▸ **Task item**: The lines below that include the word "microscopy" are to be reported.

Extracted records section start

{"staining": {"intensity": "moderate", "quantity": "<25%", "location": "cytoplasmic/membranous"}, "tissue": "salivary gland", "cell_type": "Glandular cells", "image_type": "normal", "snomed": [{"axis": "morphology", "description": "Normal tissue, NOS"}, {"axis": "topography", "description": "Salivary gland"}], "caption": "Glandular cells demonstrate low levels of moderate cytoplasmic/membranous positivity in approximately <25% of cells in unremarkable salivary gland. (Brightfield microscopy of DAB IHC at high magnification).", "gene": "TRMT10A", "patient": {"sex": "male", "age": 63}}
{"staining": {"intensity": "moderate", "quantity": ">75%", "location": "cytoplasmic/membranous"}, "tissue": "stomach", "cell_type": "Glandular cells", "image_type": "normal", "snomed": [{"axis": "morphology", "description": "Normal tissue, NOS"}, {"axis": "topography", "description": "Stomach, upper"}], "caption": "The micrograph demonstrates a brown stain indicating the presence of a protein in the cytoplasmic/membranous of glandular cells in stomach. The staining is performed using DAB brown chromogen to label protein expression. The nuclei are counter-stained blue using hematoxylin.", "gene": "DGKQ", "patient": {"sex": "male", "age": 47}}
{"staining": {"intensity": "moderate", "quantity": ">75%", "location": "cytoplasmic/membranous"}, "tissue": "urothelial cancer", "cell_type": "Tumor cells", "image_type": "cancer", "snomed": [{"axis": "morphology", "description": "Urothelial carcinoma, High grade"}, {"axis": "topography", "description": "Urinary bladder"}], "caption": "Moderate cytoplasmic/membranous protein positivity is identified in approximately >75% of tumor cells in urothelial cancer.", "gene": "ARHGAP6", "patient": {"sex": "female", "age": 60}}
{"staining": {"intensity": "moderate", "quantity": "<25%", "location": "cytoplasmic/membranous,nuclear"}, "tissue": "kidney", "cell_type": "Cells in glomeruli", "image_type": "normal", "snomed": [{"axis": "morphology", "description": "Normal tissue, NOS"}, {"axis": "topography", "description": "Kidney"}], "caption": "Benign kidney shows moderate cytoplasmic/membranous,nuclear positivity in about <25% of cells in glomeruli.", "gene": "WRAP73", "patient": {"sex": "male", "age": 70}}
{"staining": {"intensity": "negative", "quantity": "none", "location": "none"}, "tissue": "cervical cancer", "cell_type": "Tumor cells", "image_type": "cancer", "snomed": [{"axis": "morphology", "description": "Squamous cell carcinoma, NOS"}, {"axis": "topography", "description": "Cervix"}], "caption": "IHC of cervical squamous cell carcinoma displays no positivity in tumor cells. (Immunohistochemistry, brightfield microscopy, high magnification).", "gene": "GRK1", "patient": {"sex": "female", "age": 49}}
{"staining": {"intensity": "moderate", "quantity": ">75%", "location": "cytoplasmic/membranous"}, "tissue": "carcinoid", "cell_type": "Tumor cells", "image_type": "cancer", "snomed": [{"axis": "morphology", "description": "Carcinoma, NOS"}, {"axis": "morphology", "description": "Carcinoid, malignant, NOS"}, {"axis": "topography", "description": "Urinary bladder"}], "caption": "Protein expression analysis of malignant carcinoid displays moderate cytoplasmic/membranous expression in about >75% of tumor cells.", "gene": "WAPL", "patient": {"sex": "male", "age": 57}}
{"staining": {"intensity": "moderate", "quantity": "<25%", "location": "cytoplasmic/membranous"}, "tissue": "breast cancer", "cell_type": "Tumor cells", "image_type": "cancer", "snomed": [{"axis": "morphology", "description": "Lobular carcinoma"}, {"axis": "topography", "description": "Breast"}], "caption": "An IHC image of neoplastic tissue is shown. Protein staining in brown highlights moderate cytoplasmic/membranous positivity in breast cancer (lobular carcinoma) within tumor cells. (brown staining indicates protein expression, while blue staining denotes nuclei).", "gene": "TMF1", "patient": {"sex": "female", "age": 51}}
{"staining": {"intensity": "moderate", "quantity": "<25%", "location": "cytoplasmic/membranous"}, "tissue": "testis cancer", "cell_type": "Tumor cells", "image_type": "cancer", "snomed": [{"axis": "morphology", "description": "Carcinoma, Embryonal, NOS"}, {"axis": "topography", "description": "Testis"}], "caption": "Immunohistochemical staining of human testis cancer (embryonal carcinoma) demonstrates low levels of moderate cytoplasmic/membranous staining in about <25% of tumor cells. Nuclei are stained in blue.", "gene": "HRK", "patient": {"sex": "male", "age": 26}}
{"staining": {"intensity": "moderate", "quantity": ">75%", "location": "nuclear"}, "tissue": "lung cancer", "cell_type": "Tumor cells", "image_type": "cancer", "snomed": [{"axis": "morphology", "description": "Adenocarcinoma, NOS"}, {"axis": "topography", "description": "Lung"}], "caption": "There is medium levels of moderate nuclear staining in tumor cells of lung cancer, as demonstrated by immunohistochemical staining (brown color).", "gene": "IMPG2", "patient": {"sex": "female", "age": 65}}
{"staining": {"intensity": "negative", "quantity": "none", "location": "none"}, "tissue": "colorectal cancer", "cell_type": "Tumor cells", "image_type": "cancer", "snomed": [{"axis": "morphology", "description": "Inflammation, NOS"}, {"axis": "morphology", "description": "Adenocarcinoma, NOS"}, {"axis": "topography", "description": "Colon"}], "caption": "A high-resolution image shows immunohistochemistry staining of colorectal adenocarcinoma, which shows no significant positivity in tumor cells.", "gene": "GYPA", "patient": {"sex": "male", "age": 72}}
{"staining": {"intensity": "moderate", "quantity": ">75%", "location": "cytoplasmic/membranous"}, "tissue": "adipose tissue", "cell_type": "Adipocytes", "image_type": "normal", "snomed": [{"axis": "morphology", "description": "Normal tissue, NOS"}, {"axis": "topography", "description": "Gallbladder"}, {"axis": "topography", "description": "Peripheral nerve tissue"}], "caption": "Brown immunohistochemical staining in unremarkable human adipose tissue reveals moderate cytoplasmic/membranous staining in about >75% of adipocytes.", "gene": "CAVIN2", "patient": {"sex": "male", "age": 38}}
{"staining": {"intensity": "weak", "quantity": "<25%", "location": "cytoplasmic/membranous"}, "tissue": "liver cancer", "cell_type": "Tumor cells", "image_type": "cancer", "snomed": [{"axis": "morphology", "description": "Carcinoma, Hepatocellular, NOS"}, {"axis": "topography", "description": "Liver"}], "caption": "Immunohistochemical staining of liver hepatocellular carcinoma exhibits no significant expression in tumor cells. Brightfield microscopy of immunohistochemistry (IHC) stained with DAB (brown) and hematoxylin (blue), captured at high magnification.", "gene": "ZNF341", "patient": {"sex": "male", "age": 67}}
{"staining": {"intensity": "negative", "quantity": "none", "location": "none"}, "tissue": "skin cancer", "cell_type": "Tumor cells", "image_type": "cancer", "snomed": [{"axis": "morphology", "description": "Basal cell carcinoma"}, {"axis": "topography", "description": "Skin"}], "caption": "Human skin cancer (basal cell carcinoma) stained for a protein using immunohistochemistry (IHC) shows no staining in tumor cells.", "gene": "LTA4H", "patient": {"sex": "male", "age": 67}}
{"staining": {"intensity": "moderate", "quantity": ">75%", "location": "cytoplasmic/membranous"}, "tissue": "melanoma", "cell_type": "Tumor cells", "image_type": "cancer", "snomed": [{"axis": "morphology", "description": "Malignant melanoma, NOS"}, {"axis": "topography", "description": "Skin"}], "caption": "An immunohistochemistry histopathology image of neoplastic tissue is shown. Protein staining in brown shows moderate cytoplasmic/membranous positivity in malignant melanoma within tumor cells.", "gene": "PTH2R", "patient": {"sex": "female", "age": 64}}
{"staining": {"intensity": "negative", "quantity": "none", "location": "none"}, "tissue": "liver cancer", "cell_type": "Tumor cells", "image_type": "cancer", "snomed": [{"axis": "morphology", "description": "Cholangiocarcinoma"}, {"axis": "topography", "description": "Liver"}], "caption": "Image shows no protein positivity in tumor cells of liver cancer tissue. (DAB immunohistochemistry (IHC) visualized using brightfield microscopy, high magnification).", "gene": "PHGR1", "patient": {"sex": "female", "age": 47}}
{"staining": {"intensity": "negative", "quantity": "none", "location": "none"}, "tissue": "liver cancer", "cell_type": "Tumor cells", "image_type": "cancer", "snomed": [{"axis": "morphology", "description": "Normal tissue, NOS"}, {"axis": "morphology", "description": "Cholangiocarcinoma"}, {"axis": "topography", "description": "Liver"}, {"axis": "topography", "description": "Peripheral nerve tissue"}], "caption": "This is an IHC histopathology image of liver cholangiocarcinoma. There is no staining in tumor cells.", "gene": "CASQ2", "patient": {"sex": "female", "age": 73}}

Extracted records section end

▸ **Task solution**:
{"staining": {"intensity": "moderate", "quantity": "<25%", "location": "cytoplasmic/membranous"}, "tissue": "salivary gland", "cell_type": "Glandular cells", "image_type": "normal", "snomed": [{"axis": "morphology", "description": "Normal tissue, NOS"}, {"axis": "topography", "description": "Salivary gland"}], "caption": "Glandular cells demonstrate low levels of moderate cytoplasmic/membranous positivity in approximately <25% of cells in unremarkable salivary gland. (Brightfield microscopy of DAB IHC at high magnification).", "gene": "TRMT10A", "patient": {"sex": "male", "age": 63}}
{"staining": {"intensity": "negative", "quantity": "none", "location": "none"}, "tissue": "cervical cancer", "cell_type": "Tumor cells", "image_type": "cancer", "snomed": [{"axis": "morphology", "description": "Squamous cell carcinoma, NOS"}, {"axis": "topography", "description": "Cervix"}], "caption": "IHC of cervical squamous cell carcinoma displays no positivity in tumor cells. (Immunohistochemistry, brightfield microscopy, high magnification).", "gene": "GRK1", "patient": {"sex": "female", "age": 49}}
{"staining": {"intensity": "weak", "quantity": "<25%", "location": "cytoplasmic/membranous"}, "tissue": "liver cancer", "cell_type": "Tumor cells", "image_type": "cancer", "snomed": [{"axis": "morphology", "description": "Carcinoma, Hepatocellular, NOS"}, {"axis": "topography", "description": "Liver"}], "caption": "Immunohistochemical staining of liver hepatocellular carcinoma exhibits no significant expression in tumor cells. Brightfield microscopy of immunohistochemistry (IHC) stained with DAB (brown) and hematoxylin (blue), captured at high magnification.", "gene": "ZNF341", "patient": {"sex": "male", "age": 67}}
{"staining": {"intensity": "negative", "quantity": "none", "location": "none"}, "tissue": "liver cancer", "cell_type": "Tumor cells", "image_type": "cancer", "snomed": [{"axis": "morphology", "description": "Cholangiocarcinoma"}, {"axis": "topography", "description": "Liver"}], "caption": "Image shows no protein positivity in tumor cells of liver cancer tissue. (DAB immunohistochemistry (IHC) visualized using brightfield microscopy, high magnification).", "gene": "PHGR1", "patient": {"sex": "female", "age": 47}}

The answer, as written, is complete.